Mohamed Adel walked out of an Egyptian prison in January after spending over 1,000 days in solitary confinement.
His grueling prison sentence may finally be over, but the 28-year-old activist is by no means a free man. For the next three years, he will be forced to spend every night locked up in a police station for 12 hours, in what human-rights advocates and attorneys say amounts to an unprecedented form of punishment for political prisoners.
Adel was a founding member of the April 6 Youth Movement, a grassroots opposition group at the forefront of the 2011 uprising that forced president Hosni Mubarak out of office after 30 years in power. In December 2013, he was sentenced—along with April 6 co-founder Ahmed Maher and activist Ahmed Douma—to three years in jail on charges of violating Egypt’s protest law, a draconian piece of legislation that has been used to lock up thousands of dissidents.
As a high-profile political detainee, Adel was kept in isolation. He spent most of his sentence locked up alone in his cell for 22 hours a day.

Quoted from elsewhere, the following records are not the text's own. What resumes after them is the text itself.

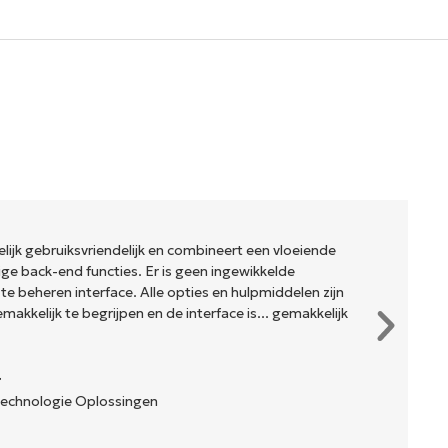
elijk gebruiksvriendelijk en combineert een vloeiende
ige back-end functies. Er is geen ingewikkelde
jk te beheren interface. Alle opties en hulpmiddelen zijn
emakkelijk te begrijpen en de interface is... gemakkelijk
r
Technologie Oplossingen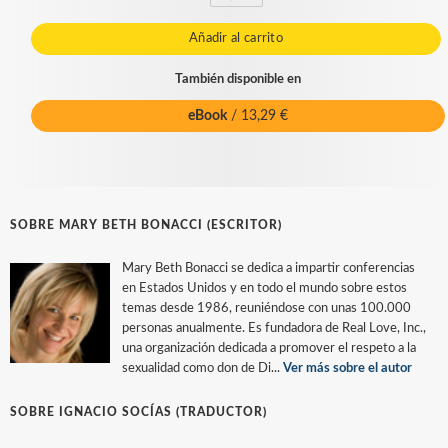
Añadir al carrito
También disponible en
eBook
/ 13,29 €
SOBRE MARY BETH BONACCI (ESCRITOR)
Mary Beth Bonacci se dedica a impartir conferencias
en Estados Unidos y en todo el mundo sobre estos
temas desde 1986, reuniéndose con unas 100.000
personas anualmente. Es fundadora de Real Love, Inc.,
una organización dedicada a promover el respeto a la
sexualidad como don de Di...
Ver más sobre el autor
SOBRE IGNACIO SOCÍAS (TRADUCTOR)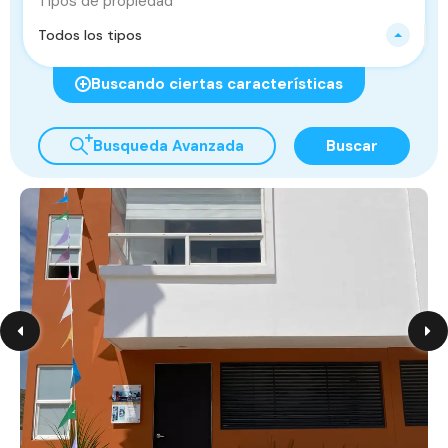
Tipos de propiedad
Todos los tipos
Buscando ciertas características
Busqueda Avanzada
Buscar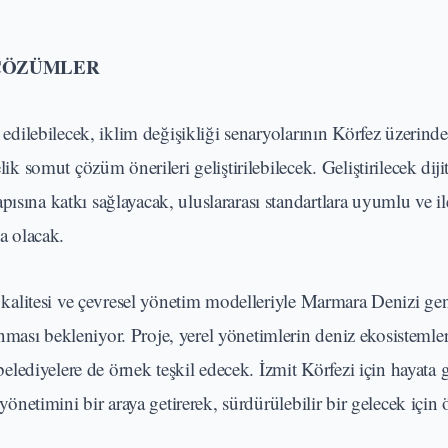
ÇÖZÜMLER
 edilebilecek, iklim değişikliği senaryolarının Körfez üzerindek
ik somut çözüm önerileri geliştirilebilecek. Geliştirilecek dijit
ısına katkı sağlayacak, uluslararası standartlara uyumlu ve il
da olacak.
su kalitesi ve çevresel yönetim modelleriyle Marmara Denizi ge
ması bekleniyor. Proje, yerel yönetimlerin deniz ekosistemler
ediyelere de örnek teşkil edecek. İzmit Körfezi için hayata g
 yönetimini bir araya getirerek, sürdürülebilir bir gelecek için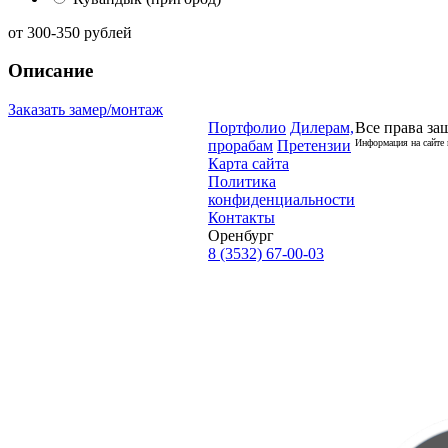
от
300-350
рублей
Описание
Заказать замер/монтаж
Портфолио
Дилерам,
Все права за
прорабам
Претензии
Информация на сайте 
Карта сайта
Политика
конфиденциальности
Контакты
Оренбург
8 (3532) 67-00-03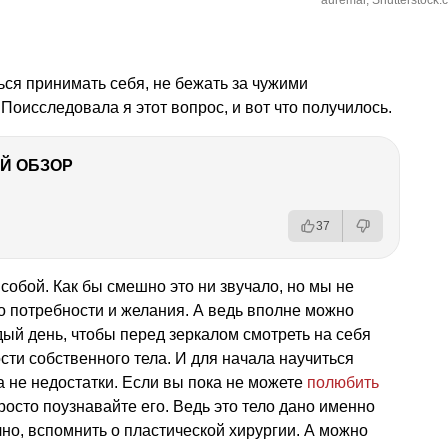
auremar, Shutterstock.
ься принимать себя, не бежать за чужими
 Поисследовала я этот вопрос, и вот что получилось.
Й ОБЗОР
37
собой. Как бы смешно это ни звучало, но мы не
го потребности и желания. А ведь вполне можно
ый день, чтобы перед зеркалом смотреть на себя
сти собственного тела. И для начала научиться
а не недостатки. Если вы пока не можете
полюбить
просто поузнавайте его. Ведь это тело дано именно
чно, вспомнить о пластической хирургии. А можно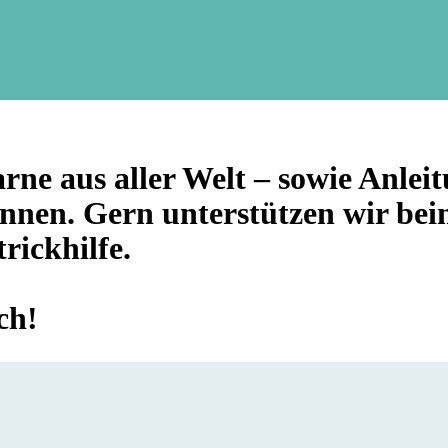
rne aus aller Welt – sowie Anlei
innen. Gern unterstützen wir bei
rickhilfe.
ch!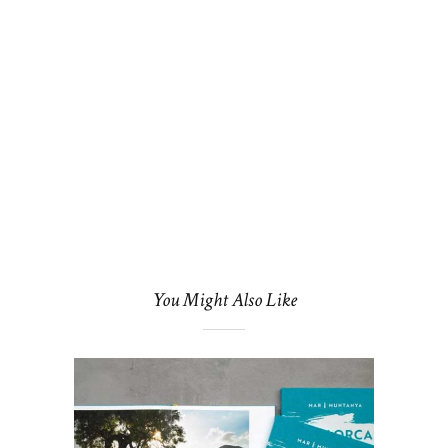
Fragen
Tipps
und
Anreg
unter
marle
momen
You Might Also Like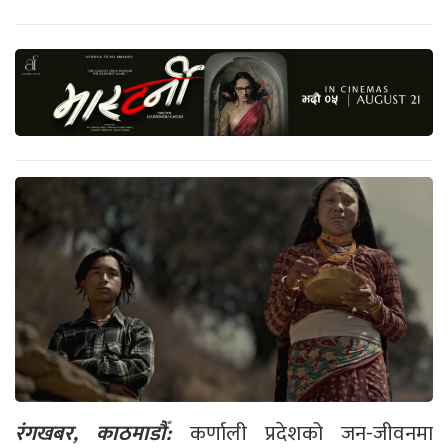
रंगखबर, काठमाडौँ:
कर्णाली प्रदेशको जन-जीवनमा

During his two hours outside, other detainees were warned not to converse with him. On prison visits, several intelligence officials would sit with the family and record every word of their conversation.
“It was tough psychologically; you are cut off from the world,” Adel said in a phone interview with The Nation from his home. “You have good days and bad days.”
On January 22, he was released after serving his full three-year term. Yet his sentence includes an additional three years of probation, and authorities are making full use of Egypt’s penal code to keep him locked up for half that period, effectively extending his time in detention for another year and a half and ruining his ability to live a normal life.
For the entire three-year probationary period, Adel has to turn himself in to his local police station every evening at 6 pm and is only released at 6 am the following morning. Inside the police station, he is not allowed to have his cell phone and cannot communicate with the outside world. If he misses one night, he will be sent back to prison for at least two weeks. His co-defendant, Maher, who was released earlier in January, is being subjected to the same treatment.
“They are taking exceptional measures against us,” Adel said. “There’s 12 hours every day where I can’t do anything. I’m only half free.”